Citing your sources is an essential part of doing research. It protects you from committing plagiarism, allows your readers to find the information you reference, and improves your credibility. For every source you use, you will need to create a short in-text citation to include in the paper right after you reference the source, and a full citation to include at the end of your paper. However, the way you format your citations may change depending on what subject you're writing about and what your professor's preference is. In general, subjects in the humanities (literature, philosophy, religion, etc) will use MLA format, subjects in the social sciences (education, psychology, criminal justice, etc.) will use APA format, and historical or artistic subjects will use Chicago style. Subjects in the hard sciences (chemistry, engineering, medicine) may use subject-specific styles.

Always check in your syllabus to see what citation style your professor would like you to use, or email your professor directly if you do not see a specific style listed in the syllabus.

 

Common Citation Styles

 

Citing AI

While generative AI tools can be helpful in a myriad of ways, you should only be using AI tools if your professor has explicitly stated that you are allowed to do so. Just like any other source you use while writing, AI tools need to be cited at the end of your paper. In general, official style guides have decided that AI tools like ChatGPT, Google Gemini, Bard, and others should not be treated as authors. Instead, you should treat the name of the company that produced the tool like the "publisher", and the specific tool and version as the "main title of work". 

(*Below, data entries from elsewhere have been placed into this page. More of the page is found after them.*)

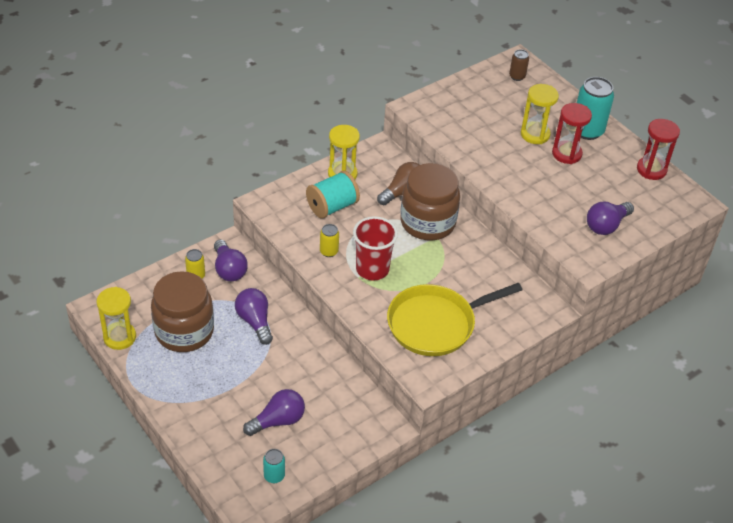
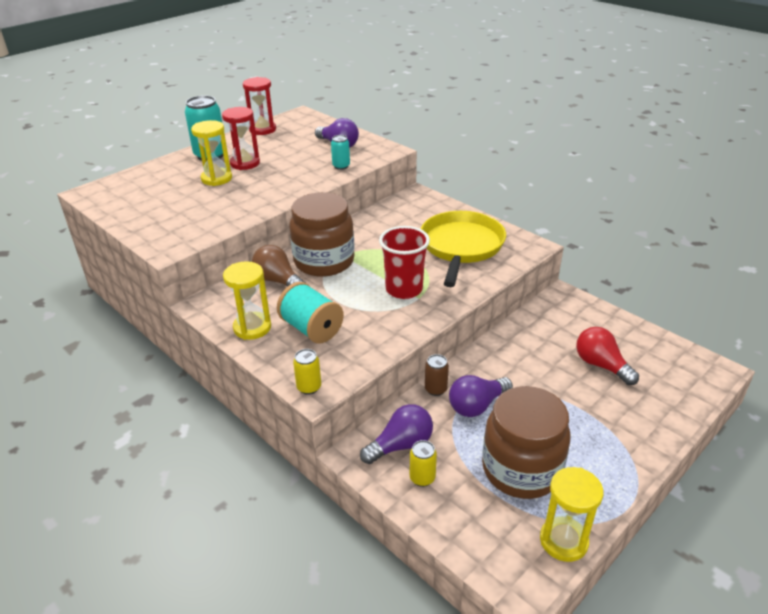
camera: 95 degrees left, 10 degrees down
purple light bulb [243,389,305,436] -> red light bulb [576,327,639,385]
turquoise can [263,449,285,483] -> turquoise can moved to [331,135,350,170]
yellow can [320,224,339,257] -> yellow can moved to [293,349,321,395]
yellow pan [387,283,522,356] -> yellow pan turned 135 degrees counterclockwise [421,211,506,287]
brown can [509,49,529,81] -> brown can moved to [425,354,449,396]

For example, to cite ChatGPT in MLA, you would follow the template below:
"Prompt text" prompt. AI tool, version of tool, company that made the tool, date text was generated. URL. 

In APA, you would follow this template:
Company that made the tool (date text was generated). AI tool (version of tool) [Large language model]. URL.
(Note: if you are generating an image rather than text, replace [Large Language Model] with [AI image generator])

If you are using AI tools to locate sources, you should cite the sources that support your argument wherever possible, instead of the AI tool. However, if you are doing a meta-analysis or systematic review (where describing your search methods is essential), cite the AI tool using the templates above.